旅人と雨 (徳山璉)。
1930年代のビクターを代表する男性歌手こそ徳山璉。同時に優れた声楽家でもあり、時に喜劇俳優としても大活躍。その彼が吹き込んだ歌の中でも一際哀愁ある曲が「旅人と雨」です。此の歌はラベルには“露西亜民謡”と但し書きがされていますが、実際はマーク・ラスが書き下ろしています。彼は兄のボリス・ラスと共に遠くウクライナから来た演奏家兄弟で、徳山同様に30年代の日本に置いて沢山の録音を残しました。

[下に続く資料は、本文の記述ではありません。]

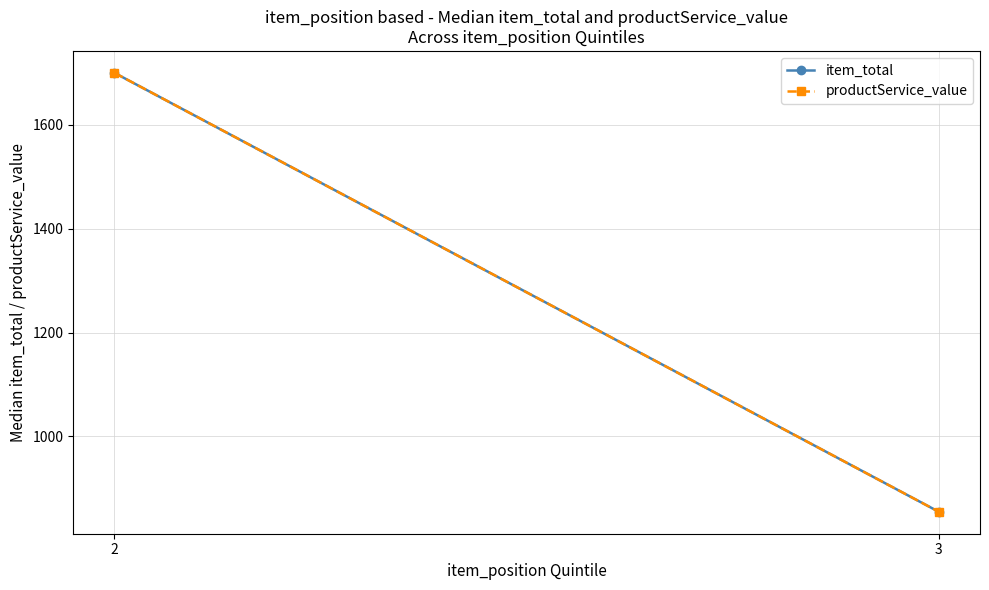

Which has a higher value, 2 or 3?

2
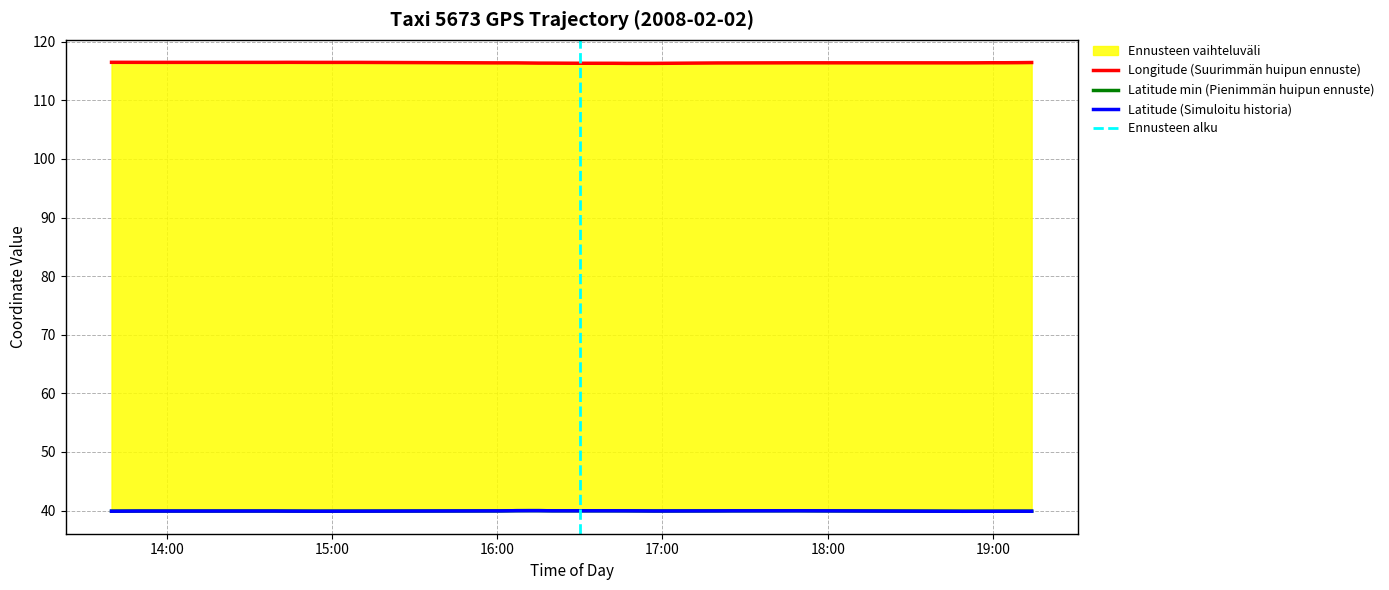

Reading right to left, what are all the values shown in this chart?

Longitude: 19:14=116.4	19:09=116.4	19:04=116.4	18:59=116.4	18:54=116.4	18:49=116.4	17:49=116.4	17:44=116.4	17:25=116.4	17:20=116.4	16:57=116.3	16:52=116.3	16:47=116.3	16:42=116.3	16:40=116.3	16:30=116.3	16:25=116.3	16:20=116.3	16:15=116.3	16:12=116.4	16:07=116.4	16:01=116.4	15:58=116.4	15:09=116.5	14:54=116.5	14:44=116.5	14:39=116.5	14:00=116.5	13:55=116.5	13:50=116.5	13:40=116.5
Latitude: 19:14=39.9	19:09=39.9	19:04=39.9	18:59=39.9	18:54=39.9	18:49=39.9	17:49=40.0	17:44=40.0	17:25=40.0	17:20=40.0	16:57=39.9	16:52=39.9	16:47=40.0	16:42=40.0	16:40=40.0	16:30=40.0	16:25=40.0	16:20=40.0	16:15=40.0	16:12=40.0	16:07=40.0	16:01=40.0	15:58=40.0	15:09=39.9	14:54=39.9	14:44=39.9	14:39=39.9	14:00=39.9	13:55=39.9	13:50=39.9	13:40=39.9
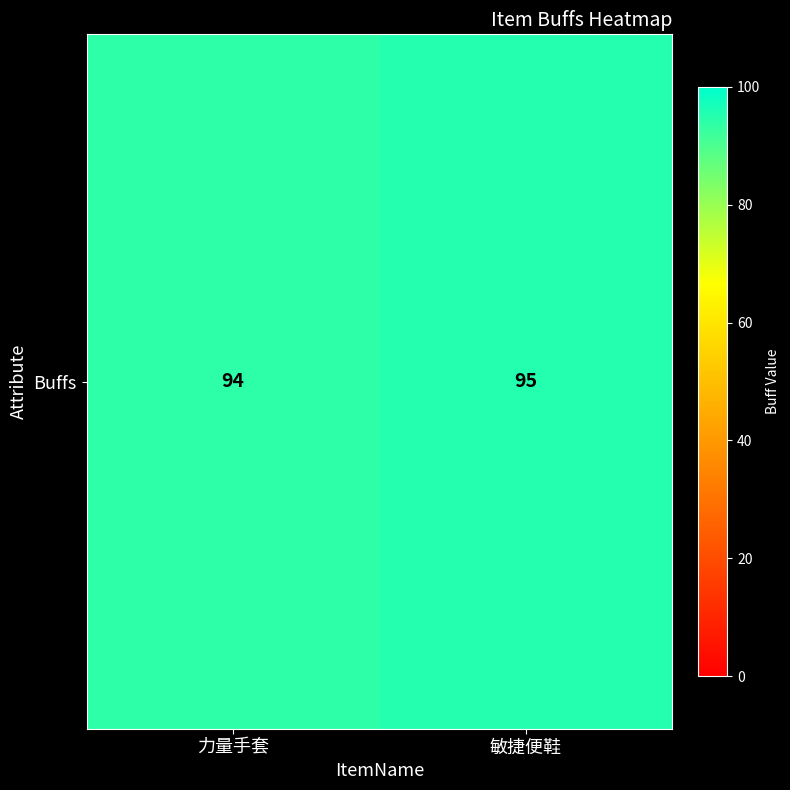

The value at 力量手套 is 24. True or false?

False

後にコロムビアにて青盤芸術家として契約したのですが、あまり売り上げが良くなかった為か一般発売の黒盤へと移行。レパートリーもクラシックだけでなく、ヒット流行歌のインストを手掛けたり、或いは和製ジャズソングを作曲するなど活躍を続けます。然し国際情勢の悪化も手伝い兄弟は促される形で離日を決意し、昭和14年頃に渡米の旅へと立ちました⛴。
「旅人と雨」は西條八十が歌詞を担当しておりますが、日本の歌とリズムが違うスラブ調のメロディである為に、筆を取った時は大変苦労したとの事です。緩やかなイントロの後ですぐ歌に入り、サビには合唱が加わって、そしてまたソロに戻ると云う構成であり、一番はさすらう旅人が楽しかった昔を思い出していると云う流れ。歌詞とメロディが上手くリンクしていて、一番で云う所の♬”君と居て汲みたる旨酒や…“の箇所では、メロディが僅かに明るくなりますが続くソロパートの♬“波間に登りし月影や…”で再びマイナーテンポにチェンジします。恐らくですが旅人が雨宿りの最中、過去の幸せだった頃の夢から覚めた瞬間を巧みに演出している訳でして、中々唸らせる編曲でした。徳山の侘び寂びの効いた歌唱も見事であり、ラストのオクターブが何とも言えない哀愁を漂わせております😀。